When a non-citizen alien is placed into removal proceedings, his or her immigration status dictates where the evidentiary burden of proof lies. If the respondent is charged with deportability, DHS must establish by “clear and convincing evidence” that the respondent is deportable. 8 C.F.R. §1240.8(c). However, a respondent may be required to introduce evidence to rebut DHS’ prima facie case, particularly if the relevant facts of the case are within the respondent’s “particular knowledge and control.” Matter of Vivas, 16 I&N Dec. 68 (BIA 1977).
Respondents who are physically present in the U.S. without having been lawfully inspected and admitted (i.e., “undocumented aliens”) bear a significantly heavier evidentiary burden in Immigration Court. In such cases, DHS must first establish alienage. 8 CFR §1240.8(c). Once DHS has proved that the respondent is a non-citizen alien, the respondent must prove either (1) by clear and convincing evidence that he or she was previously inspected and is lawfully present in the U.S., or (2) that he or she is “clearly and beyond a doubt” entitled to admission. 8 CFR §1240.8(c). A similar burden exists in cases where DHS commences removal proceedings upon a respondent’s arrival in the U.S. or after the revocation or expiration of immigration parole. DHS must first produce “some evidence” that the respondent is inadmissible. If DHS carries this burden, the respondent must prove that he or she is “clearly and beyond a doubt” entitled to be admitted to the United States and is not inadmissible. 8 CFR §1240.8(b); INA §240(c)(2).
The Federal Rules of Evidence are not applicable in removal proceedings, and admissibility of evidence is favored. Longoria-Castaneda v. INS, 548 F.2d 233 (8th Cir).
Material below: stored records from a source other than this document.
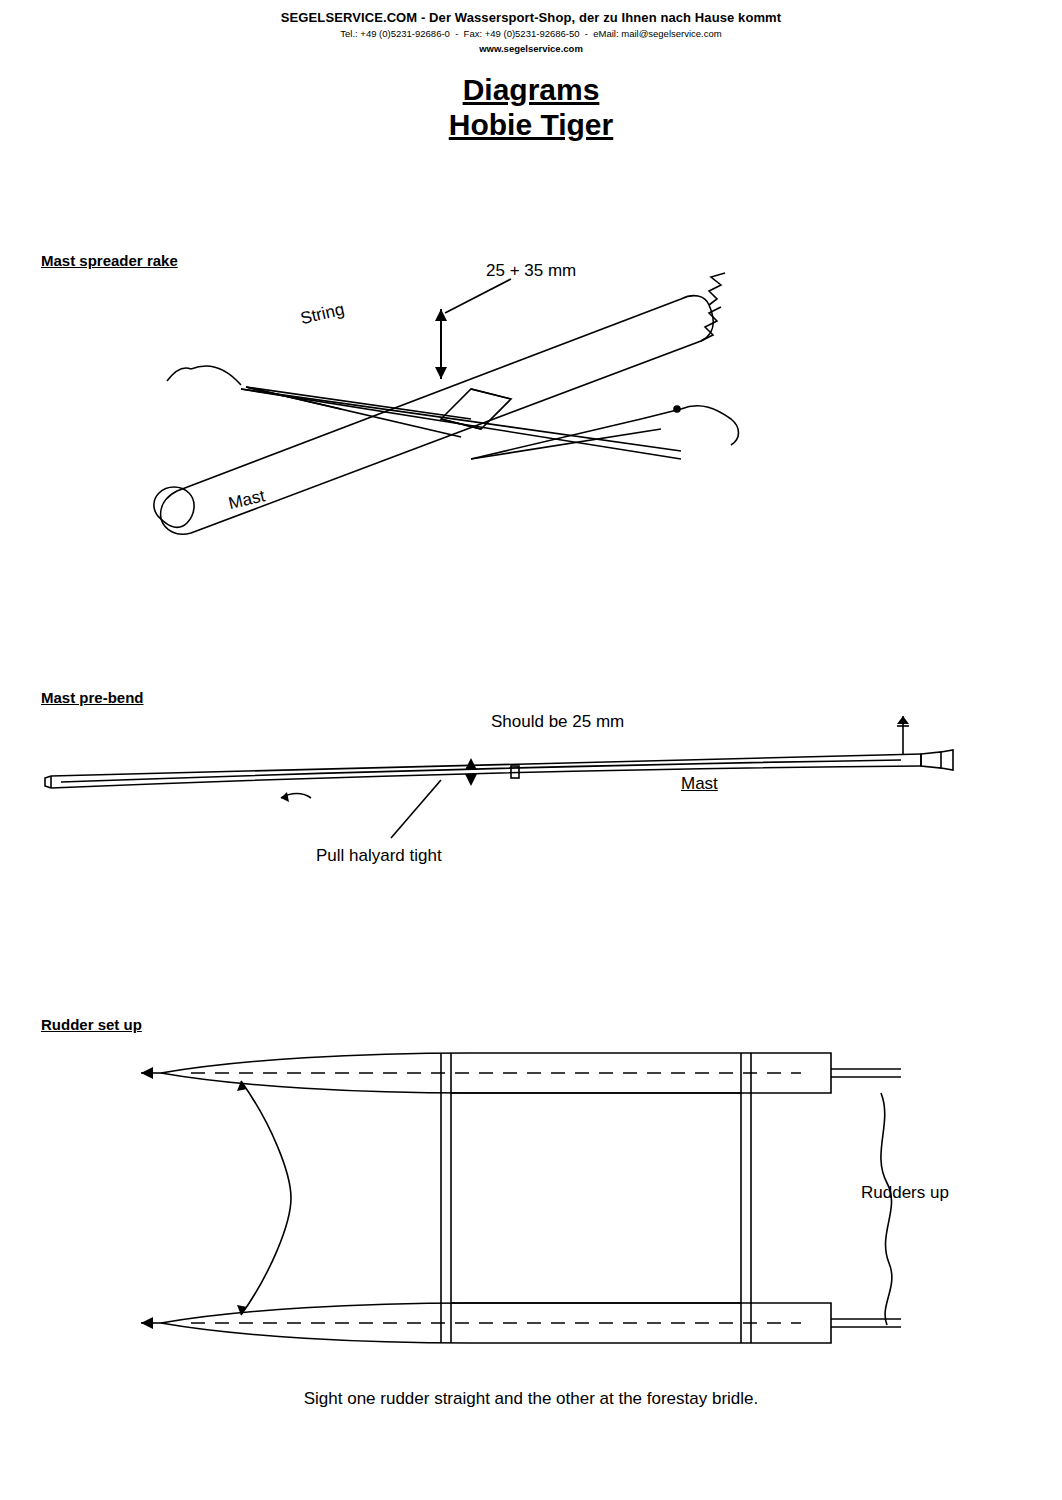SEGELSERVICE.COM - Der Wassersport-Shop, der zu Ihnen nach Hause kommt
Tel.: +49 (0)5231-92686-0 - Fax: +49 (0)5231-92686-50 - eMail: mail@segelservice.com
www.segelservice.com
Diagrams Hobie Tiger
Mast spreader rake
25 + 35 mm
String
Mast
Mast pre-bend
Should be 25 mm
Mast
Pull halyard tight
Rudder set up
Rudders up
Sight one rudder straight and the other at the forestay bridle.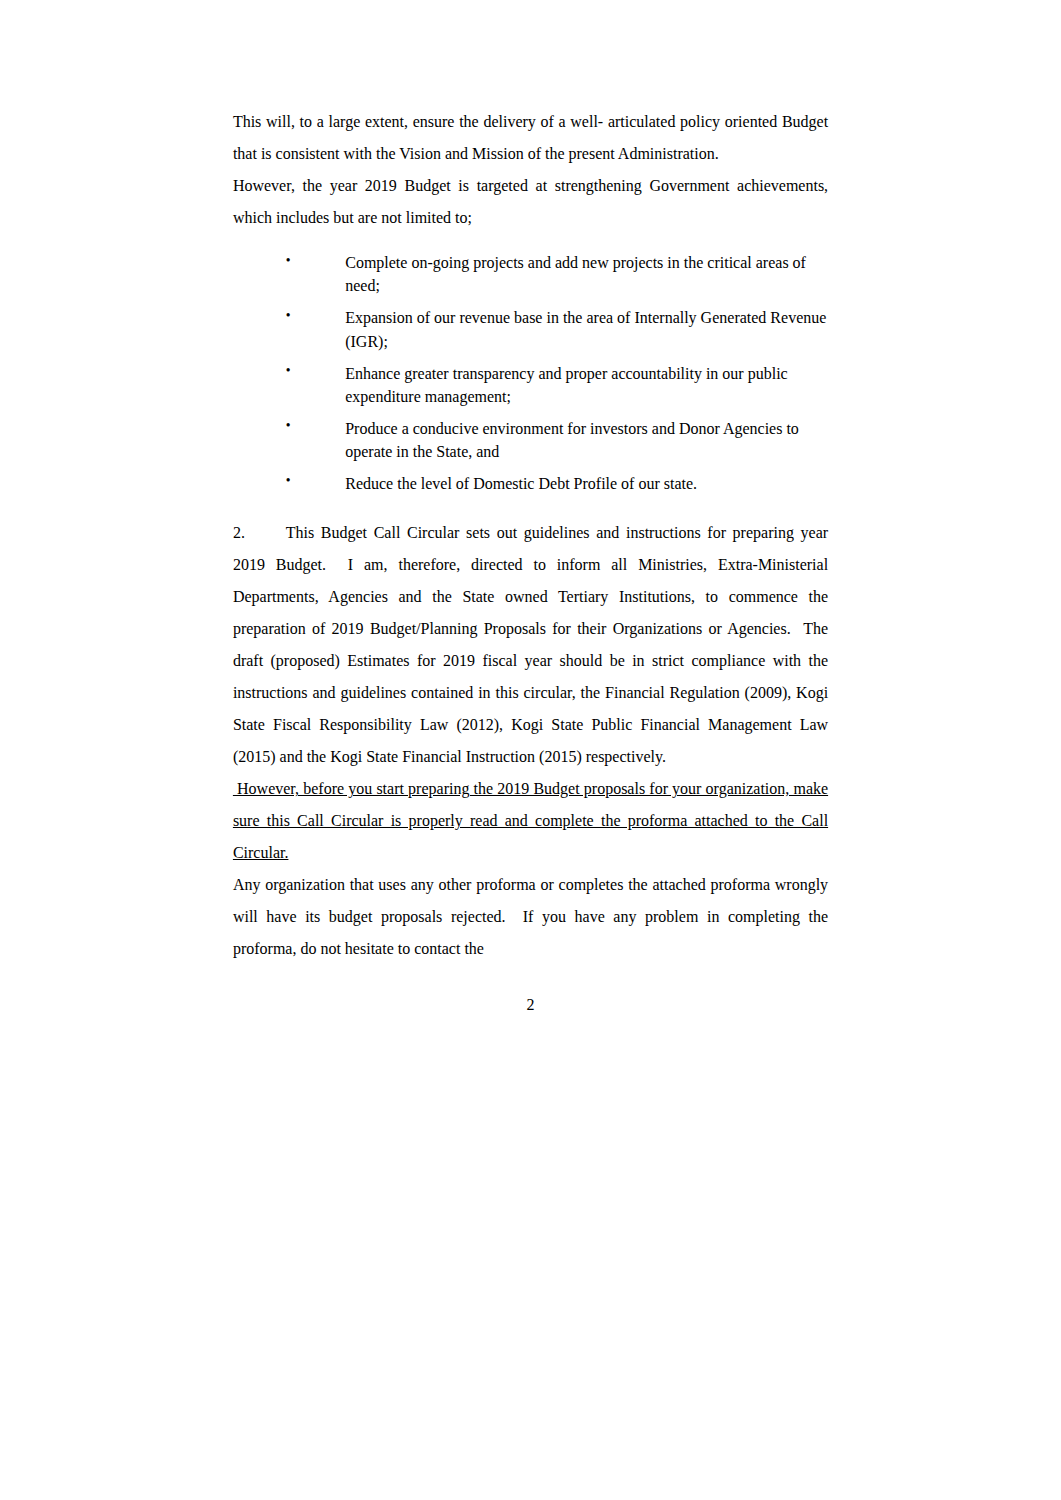This will, to a large extent, ensure the delivery of a well- articulated policy oriented Budget that is consistent with the Vision and Mission of the present Administration.
However, the year 2019 Budget is targeted at strengthening Government achievements, which includes but are not limited to;
Complete on-going projects and add new projects in the critical areas of need;
Expansion of our revenue base in the area of Internally Generated Revenue (IGR);
Enhance greater transparency and proper accountability in our public expenditure management;
Produce a conducive environment for investors and Donor Agencies to operate in the State, and
Reduce the level of Domestic Debt Profile of our state.
2. This Budget Call Circular sets out guidelines and instructions for preparing year 2019 Budget. I am, therefore, directed to inform all Ministries, Extra-Ministerial Departments, Agencies and the State owned Tertiary Institutions, to commence the preparation of 2019 Budget/Planning Proposals for their Organizations or Agencies. The draft (proposed) Estimates for 2019 fiscal year should be in strict compliance with the instructions and guidelines contained in this circular, the Financial Regulation (2009), Kogi State Fiscal Responsibility Law (2012), Kogi State Public Financial Management Law (2015) and the Kogi State Financial Instruction (2015) respectively.
However, before you start preparing the 2019 Budget proposals for your organization, make sure this Call Circular is properly read and complete the proforma attached to the Call Circular.
Any organization that uses any other proforma or completes the attached proforma wrongly will have its budget proposals rejected. If you have any problem in completing the proforma, do not hesitate to contact the
2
The Board of Immigration Appeals (BIA) has held that “[d]eportation and [r]emoval hearings are administrative proceedings that are civil in nature . . .[d]ue process in such a proceeding ordinarily does not require adherence to judicial rules of evidence unless deviation would make the proceeding fundamentally unfair . . . [t]he sole criterion in appraising documentary evidence lawfully obtained is whether it has probative value and whether its use is consistent with a fair hearing.” Matter of Lam, 14 I&N Dec. 168 (BIA 1972). Hearsay evidence is admissible unless its use is “fundamentally unfair.” Matter of Grijalva, 19 I&N Dec. 713 (BIA 1988).